Mainichi Daily News
Monday, October 4, 1999
Cutting dioxin levels
Mainichi Shimbun
The government last week set a target to reduce the
volume of
waste that is put in landfills. The decision is based on a Cabinet
committee guideline issued in March and aims to slash dioxin emissions
to a tenth of present levels within four years.
About 90 percent of the dioxin released into the atmosphere
is
the result of waste incineration. From this, it is clear that
curbing dioxin emissions requires cutting down how much waste
is generated.
The recent government decision was intended as a blueprint to
achieve such a reduction.
It sets numerical targets and merits praise on that
point. But
the numbers appear at a glance to have been arbitrarily assigned.

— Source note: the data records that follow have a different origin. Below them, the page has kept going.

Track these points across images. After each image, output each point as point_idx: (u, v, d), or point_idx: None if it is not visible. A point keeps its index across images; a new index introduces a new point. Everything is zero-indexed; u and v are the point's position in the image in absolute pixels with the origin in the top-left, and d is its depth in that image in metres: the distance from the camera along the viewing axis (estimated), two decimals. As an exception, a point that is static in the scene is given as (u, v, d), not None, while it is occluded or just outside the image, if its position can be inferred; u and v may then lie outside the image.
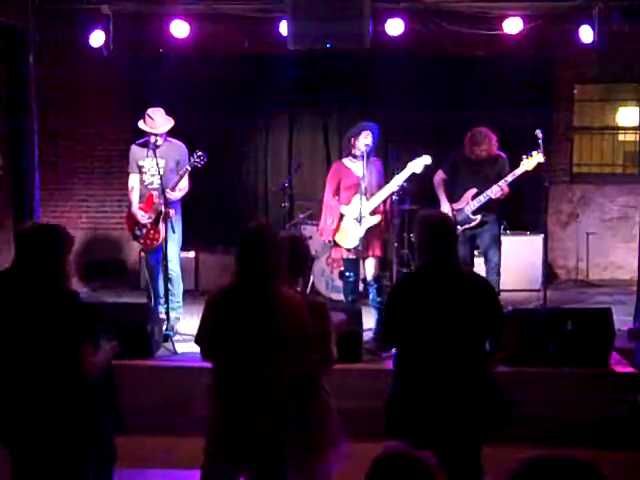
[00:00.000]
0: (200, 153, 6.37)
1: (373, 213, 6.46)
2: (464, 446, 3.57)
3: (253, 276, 3.42)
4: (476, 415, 3.56)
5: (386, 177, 6.63)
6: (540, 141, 6.56)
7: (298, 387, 3.52)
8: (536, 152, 6.53)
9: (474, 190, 6.65)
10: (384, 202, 6.53)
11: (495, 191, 6.57)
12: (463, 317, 3.56)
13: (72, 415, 3.43)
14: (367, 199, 6.40)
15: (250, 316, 3.39)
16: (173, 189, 6.47)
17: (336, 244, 6.62)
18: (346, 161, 6.58)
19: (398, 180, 6.46)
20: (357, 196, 6.39)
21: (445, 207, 6.74)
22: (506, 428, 3.60)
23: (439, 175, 6.85)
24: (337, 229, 6.53)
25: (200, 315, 3.55)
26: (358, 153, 6.41)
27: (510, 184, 6.61)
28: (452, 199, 6.77)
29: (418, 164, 6.45)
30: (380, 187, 6.49)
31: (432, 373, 3.56)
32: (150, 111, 6.51)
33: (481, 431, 3.61)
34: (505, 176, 6.59)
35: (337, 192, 6.61)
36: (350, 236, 6.50)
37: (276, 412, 3.40)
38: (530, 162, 6.53)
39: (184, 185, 6.59)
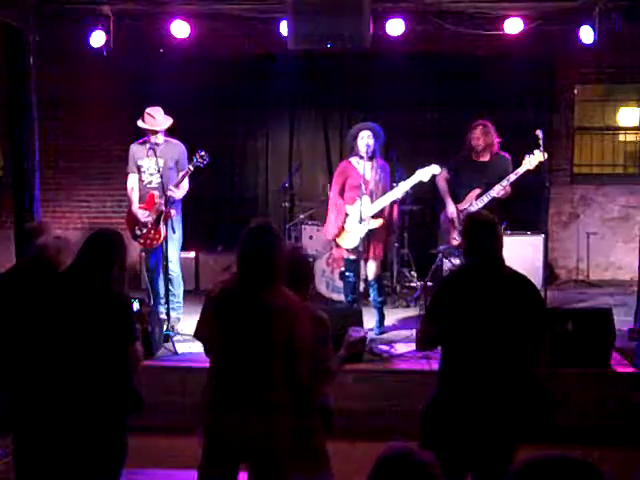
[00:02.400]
0: (203, 153, 6.36)
1: (376, 216, 6.45)
2: (504, 445, 3.54)
3: (254, 276, 3.35)
4: (521, 416, 3.54)
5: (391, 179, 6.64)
6: (540, 141, 6.55)
7: (297, 396, 3.47)
8: (538, 151, 6.51)
9: (478, 190, 6.64)
10: (388, 206, 6.52)
11: (498, 190, 6.55)
12: (510, 317, 3.55)
13: (118, 408, 3.63)
14: (371, 202, 6.39)
15: (247, 318, 3.33)
16: (177, 187, 6.49)
17: (336, 244, 6.62)
18: (354, 160, 6.57)
19: (404, 187, 6.45)
20: (362, 198, 6.38)
21: (450, 207, 6.73)
22: (551, 427, 3.60)
23: (443, 175, 6.81)
24: (342, 228, 6.52)
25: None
26: (362, 154, 6.40)
27: (512, 184, 6.60)
28: (456, 200, 6.75)
29: (426, 173, 6.44)
30: (385, 191, 6.48)
31: (480, 373, 3.53)
32: (149, 110, 6.54)
33: (523, 432, 3.58)
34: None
35: (343, 190, 6.60)
36: (350, 237, 6.50)
37: (271, 416, 3.34)
38: (532, 161, 6.51)
39: (185, 184, 6.61)
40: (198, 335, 3.54)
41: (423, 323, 3.78)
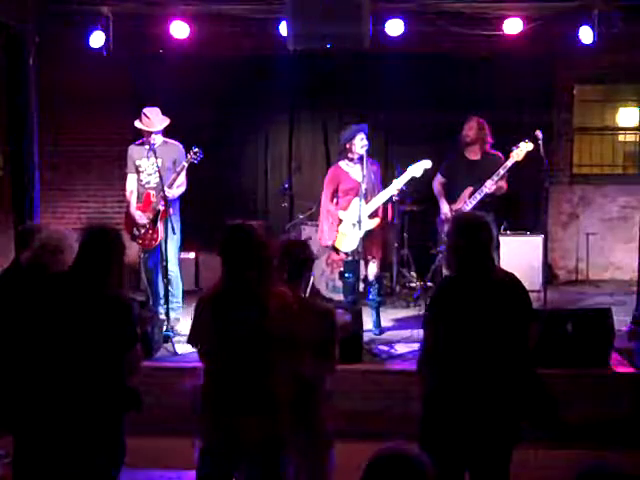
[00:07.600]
0: (196, 149, 6.40)
1: (371, 216, 6.46)
2: (499, 445, 3.53)
3: (242, 276, 3.38)
4: (516, 419, 3.53)
5: (386, 178, 6.64)
6: (540, 142, 6.56)
7: (300, 389, 3.50)
8: (524, 142, 6.53)
9: (470, 189, 6.65)
10: (383, 205, 6.53)
11: (489, 185, 6.53)
12: (504, 321, 3.51)
13: (116, 408, 3.61)
14: (366, 202, 6.40)
15: (240, 317, 3.35)
16: (170, 187, 6.49)
17: (335, 249, 6.62)
18: (343, 164, 6.59)
19: (398, 184, 6.47)
20: (356, 199, 6.40)
21: (444, 208, 6.75)
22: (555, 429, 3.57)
23: (438, 179, 6.86)
24: (338, 233, 6.53)
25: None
26: (356, 157, 6.42)
27: (510, 182, 6.60)
28: (451, 200, 6.77)
29: (418, 168, 6.47)
30: (378, 190, 6.50)
31: (472, 376, 3.49)
32: (146, 110, 6.55)
33: (519, 434, 3.56)
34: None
35: (334, 196, 6.62)
36: (348, 240, 6.51)
37: (269, 414, 3.35)
38: (519, 152, 6.52)
39: (181, 182, 6.61)
40: (191, 340, 3.58)
41: (425, 341, 3.65)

For instance, it calls for the volume of both general waste (items
discarded by households and offices) and industrial waste (from
factories and construction sites) to be halved by fiscal 2010
and for higher ratios of waste to be recycled.
The plan is ambitious and appears to answer our needs,
but a
closer look reveals some puzzling arithmetic. It does not actually
call for individual households and businesses to throw away less.
It
only encourages further waste treatment to halve the volume of
waste
that is taken to landfills. Curiously, the plan expects the overall
volume of waste generated to rise. While it foresees household
waste declining from 53 million tons at present to 50 million
tons by 2010 - assuming the economy continues to grow at 2 percent
annually - it expects industrial
waste to grow from 426 million tons to 480 million tons, even
if efforts
are made to limit discharges.
If we liken waste disposal to a river, then the plan
essentially sees the flow from its upstream sources increase but
by somehow choking off the midstream flow, it seeks to reduce
water levels downstream by half. To drastically slash dioxin
levels, moreover,
incineration is to be curbed by 22 percent for industrial waste
and 15 percent for general waste. Are we expected to believe that
waste treatment can make tons of garbage disappear into thin air?
The equation would have be more realistic if it had
called for
people to discard less. The Cabinet committee that proposed the
plan
should have been well aware of this. So why was the government
unable
to come up with a strategy to reduce the influx from
"tributaries"?
The culprit is a fundamental flaw in the nation's waste
management administration. Under the existing legal framework,
all items discarded by households and factories are regarded
as waste destined to be disposed of at landfills after compression
and incineration. Of discarded items, only those that can be sold
are seen as
resources.Thanks to technological advances, the massive volumes
of sludge that are generated at construction sites can be dehydrated
on-site
and converted into building materials. Sadly, though, such
materials have few buyers and are often disposed of along with
other waste rather than being recycled.
The government decision will come under review in
2005. Considering that existing landfills have only enough room
to
absorb trash for just a few more years, we cannot wait that long.
We
hope that the government will rethink its plan prior to that
date
and introduce new legislation to establish reduction targets
for
the amount of waste generated at the source.